6. The cross examination itself is directed to establish the guilt of the accused. The witness has been made to say far more than what she had stated in her examination-in-chief which cannot be termed as contradiction nor improvements. She is corroborated on material aspects by PW-11, Surender, who was present when the ransom note was collected by PW-6 and handed over to him to read the same as PW-6 was illiterate. Minor contradictions as to how the note was recovered are inconsequential. Further, even though the gardener who does not identify the accused as the person at whose instance the body was recovered, does not deny the recovery of the body nor the placement of the body in the van. He also signs the memo of pointing out as also recovery. His lack of identification of the accused in Court does not spell disaster for the prosecution. PW-5 and PW-11 categorically state that the accused led the police party and had the body recovered pursuant to a disclosure statement. This is also testified by the police witnesses. Further, the ransom note is proved to have been written by the accused. Merely because the handwriting expert was not examined, though his report was tendered into evidence, would not destroy the prosecution’s case. Surely, the accused could have summoned him for cross-examination. Even otherwise, it is not the case of the accused that the ransom note was got written by him by the police.

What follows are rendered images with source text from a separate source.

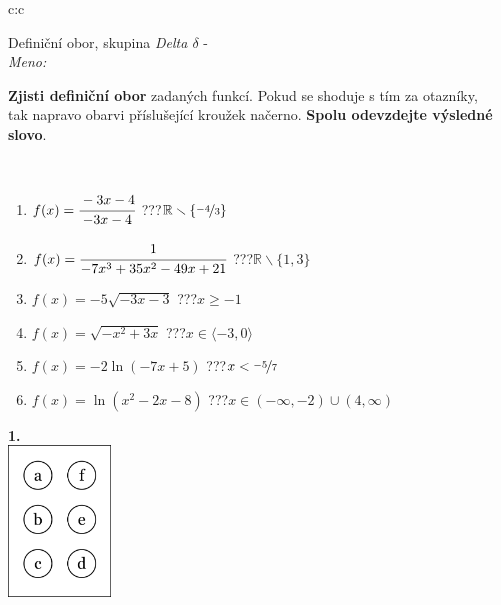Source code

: \documentclass[10pt]{report}
\begin{document}
\begin{tabular}{c:c}
\begin{minipage}[c][104.5mm][t]{0.5\linewidth}
\begin{center}
\vspace{7mm}
{\huge Definiční obor, skupina \textit{Delta $\delta$} -}\\[5mm]
\textit{Meno:}\phantom{xxxxxxxxxxxxxxxxxxxxxxxxxxxxxxxxxxxxxxxxxxxxxxxxxxxxxxxxxxxxxxxxx}\\[5mm]
\begin{minipage}{0.95\linewidth}
\textbf{Zjisti definiční obor} zadaných funkcí. Pokud se shoduje s tím za otazníky,\\tak napravo obarvi příslušející kroužek načerno. \textbf{Spolu odevzdejte výsledné slovo}.
\end{minipage}
\\[1mm]
\begin{minipage}{0.79\linewidth}
\begin{center}
\begin{varwidth}{\linewidth}
\begin{enumerate}
\normalsizerrr
\item $f(x)=\cfrac{-3x-4}{-3x-4}$\quad \dotfill\; ???\;\dotfill \quad $\mathbb{R}\smallsetminus\{\nicefrac{-4}{3}\}$
\item $f(x)=\cfrac{1}{-7x^3+35x^2-49x+21}$\quad \dotfill\; ???\;\dotfill \quad $\mathbb{R}\smallsetminus\{1,3\}$
\item $f(x)=-5\sqrt{-3x-3}$\quad \dotfill\; ???\;\dotfill \quad $x\geq-1$
\item $f(x)=\sqrt{-x^2+3x}$\quad \dotfill\; ???\;\dotfill \quad $x\in\langle-3 , 0\rangle$
\item $f(x)=-2\ln{(-7x+5)}$\quad \dotfill\; ???\;\dotfill \quad $x<\nicefrac{-5}{7}$
\item $f(x)=\ln{(x^2-2x-8)}$\quad \dotfill\; ???\;\dotfill \quad $x\in(-\infty , -2)\cup(4 , \infty)$
\end{enumerate}
\end{varwidth}
\end{center}
\end{minipage}
\begin{minipage}{0.20\linewidth}
\begin{center}
{\Huge\bfseries 1.} \\[2mm]
\includegraphics[height=40mm]{../images/braille.png}

\end{center}
\end{minipage}
\end{center}
\end{minipage}
\end{tabular}
\end{document}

7. Considering and re-examining the testimony and material on record, we find that it stands proved that the deceased went missing on 28-5-1999 which matter was reported to the police and search continued. A ransom note was recovered on 28-5-1999 with the assistance of the accused person which note was handed over to PW-11, Surender, by PW-6, Lalita, to ascertain its contents and in which demand for Rs. 35,000/ was made. The accused, on being arrested, made a disclosure statement which led to the recovery of the dead body of the child. The admitted handwriting of the accused matched with that of the ransom note. With these circumstances taken together, they make out a case strong enough to point to the guilt of the accused. There is only one hypothesis that can be drawn from the chain of circumstances which positively points towards the guilt of the accused.
8. We have not deliberately burdened this judgment with extensive quotations from the depositions of all witnesses which has been amply set out in the judgment under challenge. Re appraising the entire depositions and material on record, we find that the trial Court has correctly analyzed the same to arrive at its conclusion which cannot be faulted with.
9. We, therefore, have no hesitation in upholding the judgment of the trial Court dated 30-1-2004 and order on sentence dated 5-2-2004. In view thereof, Criminal Appeal No. 376 of 2004 is dismissed.